Custom natural language protection rules

Define rules that extend system guardrails to block specific customer behaviors; they do not guide agent behavior.

These rules can be used to enforce brand, safety, and capability limits when customers make requests that cannot be carried out. Any violations of these rules result in the customer being transferred out of the agentic virtual agent session.

Add custom guardrails

  1. Click Menu > Orchestration > AI Studio > Agentic Virtual Agents.
  2. (Optional) To search for a specific agent, start typing the name of the agent in the search box. As you type, the matching agents are shown.
  3. To open an AI agent, click the agent’s tile. The Agent profile view opens.
  4. Select the Guardrails tab. 
  5. Under Rules, click Add. An empty text field appears.
  6. Enter your custom rule in the text field and click Confirm
  7. Add as many rules as needed. You can also rearrange the rules in a specific order using the drag-and-drop method.
  8. Under Settings, define how the agent must behave if guardrail violations occur:
    1. In the Violation Response field, enter the message that the agent must present to the interaction participant.
    2. In the Violation limit field, set the number of violations allowed before the agent must exit the interaction.
    3. In the Exit response field, enter the message that the agent must present to the interaction participant before exiting.
  9. Click Save to save the rules and settings.
  10. Click Publish to apply the custom guardrails to your agent.
Note: The violation and exit response messages are not mandatory requirements but recommendations for the agent. They are not delivered verbatim but are paraphrased based on the conversational context.

Best practices

  • Test your rules: Verify both that problematic inputs are caught and that legitimate requests still work.
  • Use natural language for custom rules: Write rule descriptions as you would explain the policy to a human.
  • Consider your domain: Banking agents need different protection than weather agents.
  • Monitor and iterate: Review blocked requests to refine your rules over time.
  • Be minimalistic: Evaluation of rules adds to the latency of each request to the system.
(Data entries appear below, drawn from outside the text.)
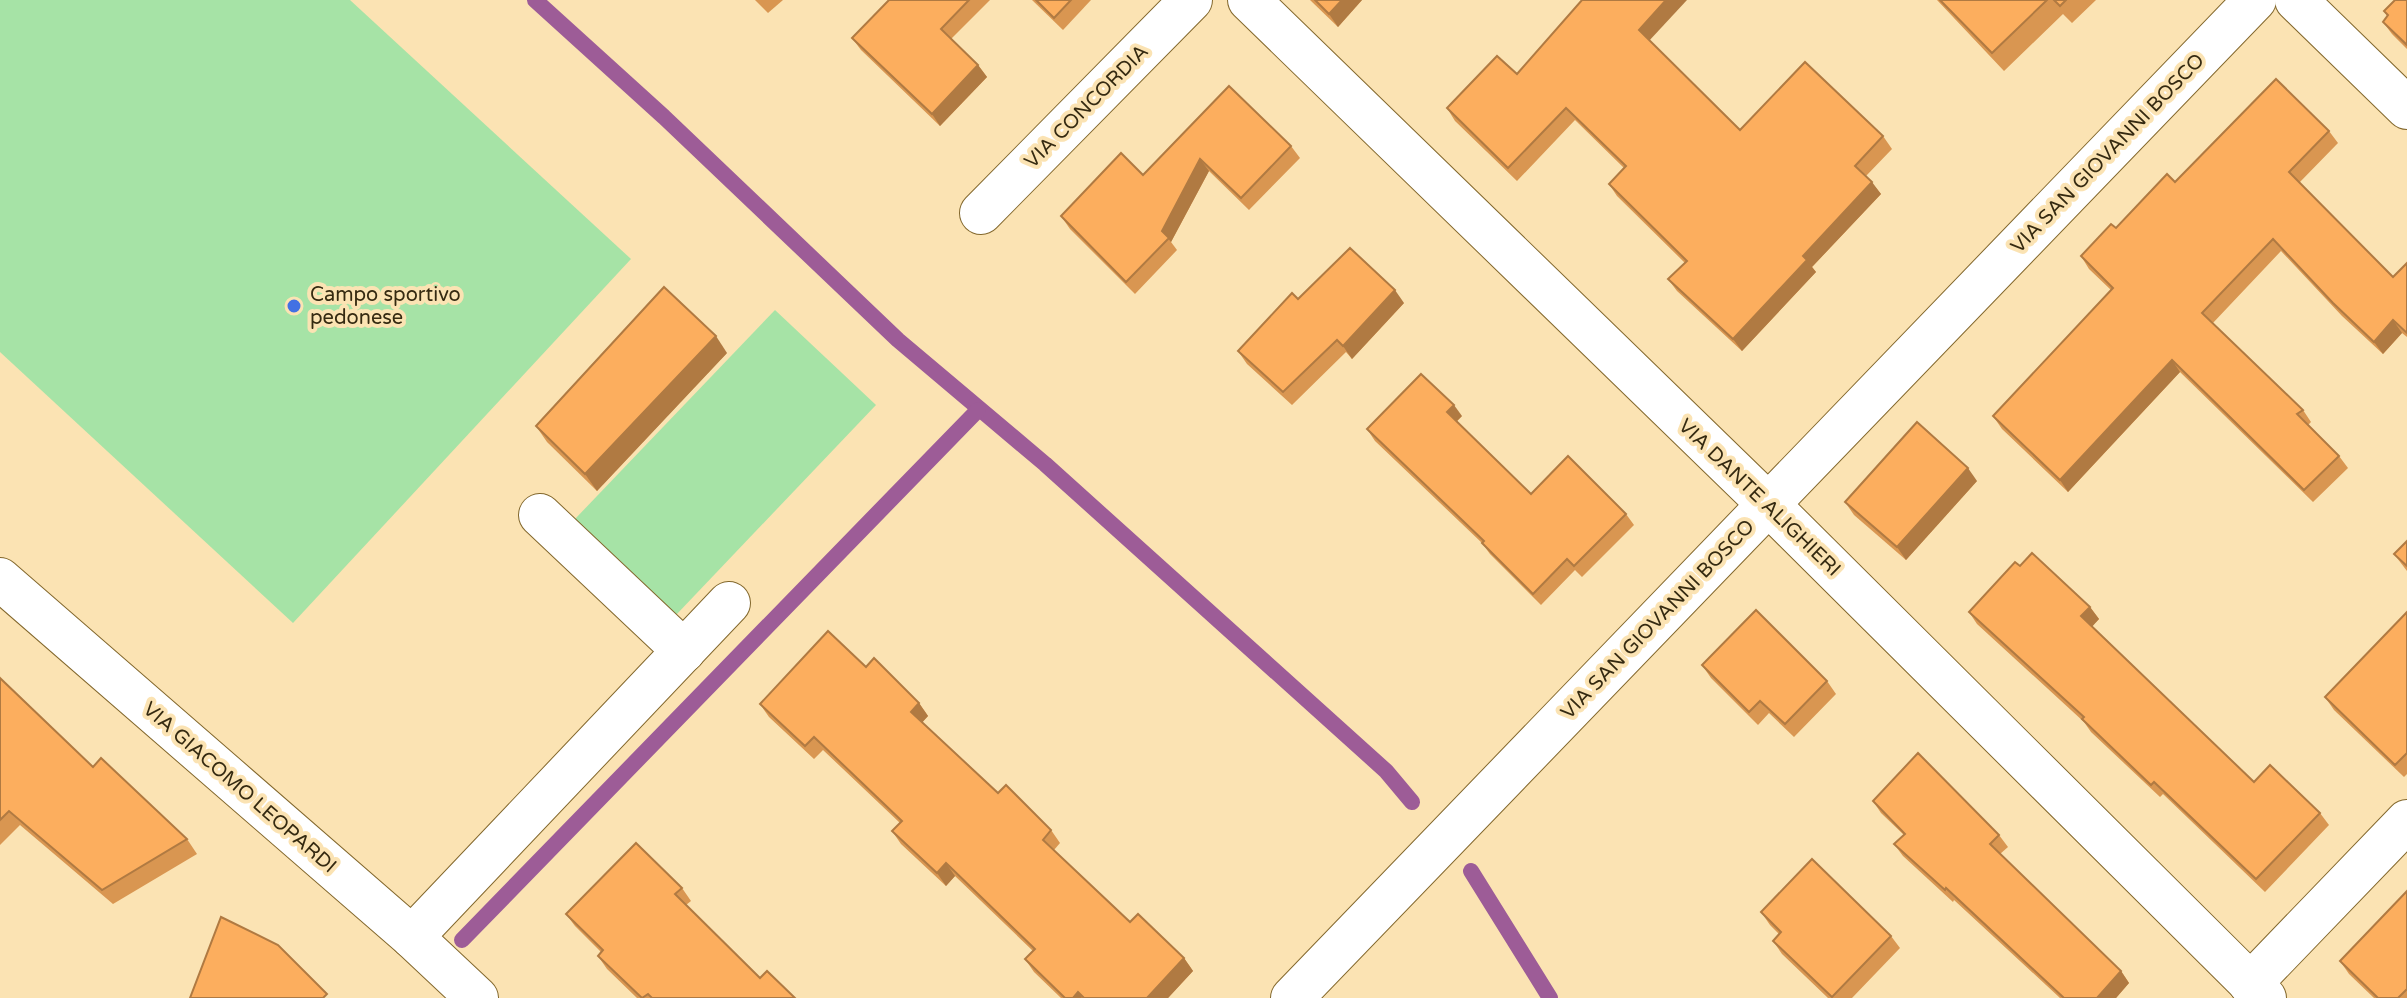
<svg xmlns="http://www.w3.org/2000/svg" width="2407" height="998" viewBox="0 0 2407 998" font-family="'Varela Round',sans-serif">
  <rect width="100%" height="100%" fill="#fbe3b3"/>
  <g fill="#a6e3a6">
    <path d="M 0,0 L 350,0 L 631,259 L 293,623 L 0,352 Z"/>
    <path d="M 775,310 L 876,405 L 676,615 L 575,519 Z"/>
  </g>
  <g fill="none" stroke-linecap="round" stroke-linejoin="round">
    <g stroke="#9d5c97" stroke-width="16">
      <path d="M 535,0 L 664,117 L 898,340 L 1045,464 L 1386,771 L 1412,802"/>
      <path d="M 1471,871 L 1550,998"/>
      <path d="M 462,940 L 978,410"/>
    </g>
    <defs>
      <g id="minor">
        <path d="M 1249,0 L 1768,504 L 2265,998"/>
        <path d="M 2296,0 L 2407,108"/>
        <path d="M 981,213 L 1191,0"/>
        <path d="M 540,515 L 684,651"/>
        <path d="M 0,579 L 412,937 L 477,998"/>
        <path d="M 412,937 L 729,603"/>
        <path d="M 2250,984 L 2407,821"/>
        <path d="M 1292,998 L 2255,0"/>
      </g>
    </defs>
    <use href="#minor" stroke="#83682d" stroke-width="44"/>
    <use href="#minor" stroke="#fff" stroke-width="42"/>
  </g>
  <g fill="#d99651">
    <path d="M 755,0 L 783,0 L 768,13 Z"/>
    <path d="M 889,0 L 990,0 L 951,39 L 978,65 L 987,77 L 940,126 L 861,50 L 852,38 Z"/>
    <path d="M 1032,0 L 1091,0 L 1063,30 Z"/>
    <path d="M 1310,0 L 1362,0 L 1338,27 Z"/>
    <path d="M 1937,0 L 2096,0 L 2072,23 L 2063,14 L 2004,71 Z"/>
    <path d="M 2407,0 L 2407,49 L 2392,34 L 2383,22 L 2387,16 L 2384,11 Z"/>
    <path d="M 1649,40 L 1740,130 L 1883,136 L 1892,149 L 1866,176 L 1881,194 L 1812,267 L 1816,272 L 1742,351 L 1677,291 L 1668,279 L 1685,263 L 1617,196 L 1609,184 L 1624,168 L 1575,120 L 1517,181 L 1455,121 L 1447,108 L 1517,74 Z"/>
    <path d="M 1229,86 L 1291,146 L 1300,158 L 1249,210 L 1209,171 L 1171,242 L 1177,250 L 1135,294 L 1070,229 L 1061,216 L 1143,175 Z"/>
    <path d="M 2329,131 L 2338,143 L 2299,183 L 2393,277 L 2407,263 L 2407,337 L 2402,333 L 2383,354 L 2342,316 L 2281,251 L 2212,324 L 2303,410 L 2311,422 L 2308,425 L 2339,456 L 2348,468 L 2313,502 L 2180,372 L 2068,492 L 2002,429 L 1993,416 L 2111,290 L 2089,269 L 2081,256 L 2175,182 Z"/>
    <path d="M 1298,299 L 1404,303 L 1352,359 L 1346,352 L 1292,405 L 1247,364 L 1238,351 Z"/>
    <path d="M 727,353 L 597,491 L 547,442 L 536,426 Z"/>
    <path d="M 1462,416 L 1457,421 L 1531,494 L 1626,514 L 1634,525 L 1582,577 L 1575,570 L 1541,605 L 1490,554 L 1482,543 L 1375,441 L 1367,429 Z"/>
    <path d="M 1977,481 L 1906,560 L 1854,515 L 1845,502 Z"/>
    <path d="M 2407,541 L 2407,571 L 2394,554 Z"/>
    <path d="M 2020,566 L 2090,607 L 2099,619 L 2092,626 L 2254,782 L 2320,813 L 2329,825 L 2265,892 L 2163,794 L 2160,797 L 2091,732 L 2084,722 L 1977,624 L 1969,612 Z"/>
    <path d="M 2407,612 L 2407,774 L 2404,777 L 2334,710 L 2325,697 Z"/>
    <path d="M 1702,665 L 1827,681 L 1836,694 L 1794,737 L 1769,713 L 1758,725 L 1711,678 Z"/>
    <path d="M 866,667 L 919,703 L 928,716 L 922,722 L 998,793 L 1051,830 L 1060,843 L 1054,850 L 1130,922 L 1184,958 L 1193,971 L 1168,998 L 1061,998 L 1034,972 L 1025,959 L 1033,951 L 955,876 L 946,886 L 901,844 L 892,831 L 900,823 L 823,750 L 814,759 L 769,717 L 760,704 Z"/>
    <path d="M 0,678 L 93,767 L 187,839 L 197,854 L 113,904 L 20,825 L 0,845 Z"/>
    <path d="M 1873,801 L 1999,835 L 2008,847 L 2000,854 L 2121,971 L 2129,983 L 2116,998 L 2060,998 L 1954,900 L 1953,902 L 1903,856 L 1894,844 L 1904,835 L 1881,813 Z"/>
    <path d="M 682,888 L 691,901 L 686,905 L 760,978 L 795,998 L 637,998 L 607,969 L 598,956 L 601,952 L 575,926 L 566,914 Z"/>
    <path d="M 2407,891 L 2407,998 L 2374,998 L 2349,974 L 2340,961 Z"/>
    <path d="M 1761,912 L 1891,936 L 1900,948 L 1852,998 L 1828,998 L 1782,954 L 1773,941 L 1779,934 L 1770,925 Z"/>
  </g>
  <g fill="#b07a42">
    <path d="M 1342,0 L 1362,0 L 1338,27 L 1329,14 Z"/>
    <path d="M 1666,0 L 1687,0 L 1648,42 L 1639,30 Z"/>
    <path d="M 978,65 L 987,77 L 940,126 L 932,114 Z"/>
    <path d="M 1200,159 L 1209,171 L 1171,242 L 1162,231 Z"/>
    <path d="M 1872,182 L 1881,194 L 1812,267 L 1816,272 L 1742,351 L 1733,339 L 1803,256 Z"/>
    <path d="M 1395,290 L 1404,303 L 1352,359 L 1343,346 Z"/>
    <path d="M 2393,320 L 2402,333 L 2383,354 L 2374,342 Z"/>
    <path d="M 716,336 L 727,353 L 597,491 L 585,474 Z"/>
    <path d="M 2172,360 L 2180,372 L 2068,492 L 2060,480 Z"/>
    <path d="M 1454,405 L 1462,416 L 1455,423 L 1447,412 Z"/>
    <path d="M 1968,468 L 1977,481 L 1906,560 L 1897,547 Z"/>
    <path d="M 2090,607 L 2099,619 L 2090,629 L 2081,616 Z"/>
    <path d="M 919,703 L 928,716 L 920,725 L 911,712 Z"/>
    <path d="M 946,863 L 955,876 L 946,886 L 937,873 Z"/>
    <path d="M 1184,958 L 1193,971 L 1168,998 L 1147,998 Z"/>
    <path d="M 2121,971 L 2129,983 L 2116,998 L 2097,998 Z"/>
    <path d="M 1078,992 L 1082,998 L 1073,998 Z"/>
  </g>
  <g fill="#fcae5e" stroke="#b07a42" stroke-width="2">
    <path d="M 889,0 L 969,0 L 941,29 L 978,65 L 932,114 L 852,38 Z"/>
    <path d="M 1036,0 L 1071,0 L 1054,18 Z"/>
    <path d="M 1315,0 L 1342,0 L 1329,14 Z"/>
    <path d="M 1582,0 L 1666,0 L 1639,30 L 1740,130 L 1805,62 L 1883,136 L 1855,166 L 1872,182 L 1803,256 L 1807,260 L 1733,339 L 1668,279 L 1687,261 L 1609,184 L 1626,166 L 1566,108 L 1508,168 L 1447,108 L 1497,56 L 1517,74 Z"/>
    <path d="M 1940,0 L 2047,0 L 1992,53 Z"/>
    <path d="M 2054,0 L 2066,0 L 2060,6 Z"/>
    <path d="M 2395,0 L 2407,0 L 2407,45 L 2383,22 L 2388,15 L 2384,11 Z"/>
    <path d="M 2276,79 L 2329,131 L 2289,172 L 2393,277 L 2407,263 L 2407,333 L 2393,320 L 2374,342 L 2333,303 L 2273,239 L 2202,313 L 2303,410 L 2297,414 L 2339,456 L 2304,490 L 2172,360 L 2060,480 L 1993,416 L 2113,288 L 2081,256 L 2111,224 L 2116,228 L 2167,174 L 2175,182 Z"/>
    <path d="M 1229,86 L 1291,146 L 1241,198 L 1200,159 L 1162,231 L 1169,238 L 1126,282 L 1061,216 L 1121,153 L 1143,175 Z"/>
    <path d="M 1350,248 L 1395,290 L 1343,346 L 1337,340 L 1283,392 L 1238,351 L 1292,293 L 1298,299 Z"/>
    <path d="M 664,287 L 716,336 L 585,474 L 536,426 Z"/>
    <path d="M 1421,374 L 1454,405 L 1447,412 L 1531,494 L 1568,456 L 1626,514 L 1574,566 L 1567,559 L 1533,594 L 1482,543 L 1484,541 L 1367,429 Z"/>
    <path d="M 1917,422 L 1968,468 L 1897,547 L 1845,502 Z"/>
    <path d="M 2407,541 L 2407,566 L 2394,554 Z"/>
    <path d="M 2032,553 L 2090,607 L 2081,616 L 2254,782 L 2270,765 L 2320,813 L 2256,879 L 2154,782 L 2151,785 L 2082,719 L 2084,717 L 1969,612 L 2015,562 L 2020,566 Z"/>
    <path d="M 1756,610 L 1827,681 L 1785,724 L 1760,701 L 1749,712 L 1702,665 Z"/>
    <path d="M 2407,612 L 2407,753 L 2395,765 L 2325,697 Z"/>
    <path d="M 828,631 L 866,667 L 874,658 L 919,703 L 911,712 L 998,793 L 1006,785 L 1051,830 L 1043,840 L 1130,922 L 1138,914 L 1184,958 L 1147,998 L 1084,998 L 1078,992 L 1073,998 L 1065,998 L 1025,959 L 1035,949 L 946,863 L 937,873 L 892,831 L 902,821 L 814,737 L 805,746 L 760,704 Z"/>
    <path d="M 0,678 L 93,767 L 101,758 L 187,839 L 102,890 L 9,811 L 0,820 Z"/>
    <path d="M 1918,753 L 1999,835 L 1990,844 L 2121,971 L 2097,998 L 2064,998 L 1946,888 L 1945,890 L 1894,844 L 1905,834 L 1873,801 Z"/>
    <path d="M 636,843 L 682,888 L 675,894 L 760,978 L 767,971 L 795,998 L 652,998 L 648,994 L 642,998 L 598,956 L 603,950 L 566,914 Z"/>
    <path d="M 1812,859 L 1891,936 L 1832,997 L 1773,941 L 1781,932 L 1761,912 Z"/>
    <path d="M 2407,891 L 2407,989 L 2398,998 L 2378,998 L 2340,961 Z"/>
    <path d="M 221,917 L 278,945 L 327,994 L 323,998 L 190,998 Z"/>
  </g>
  <circle fill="#4371e3" stroke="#fbe3b3" stroke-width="3" cx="294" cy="306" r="8"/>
  <g text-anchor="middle" stroke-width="8" stroke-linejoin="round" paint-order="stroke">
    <g font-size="20" fill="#352a11" stroke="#fbe3b3">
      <text transform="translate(1086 106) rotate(-45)" y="7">VIA CONCORDIA</text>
      <text transform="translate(2107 153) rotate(-46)" y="7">VIA SAN GIOVANNI BOSCO</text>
      <text transform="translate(1760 497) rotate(44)" y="7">VIA DANTE ALIGHIERI</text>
      <text transform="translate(1657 619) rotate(-46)" y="7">VIA SAN GIOVANNI BOSCO</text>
      <text transform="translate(240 787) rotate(41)" y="7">VIA GIACOMO LEOPARDI</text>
    </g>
    <g font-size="20" fill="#352a11" stroke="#fbe3b3" text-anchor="start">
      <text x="310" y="301">Campo sportivo<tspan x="310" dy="23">pedonese</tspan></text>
    </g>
  </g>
</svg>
The profile contains the following sections and a preview widget:

You can switch to any of the sections of the agentic virtual agent while creating a new agent, editing an existing agent, or viewing an agent. Any incomplete section is indicated by the icon preceding the section name. You can save an agent with an incomplete section but you cannot publish the agent until all sections are complete.

After you have completed all necessary sections of the agent setup, you can click Publish to publish the flow.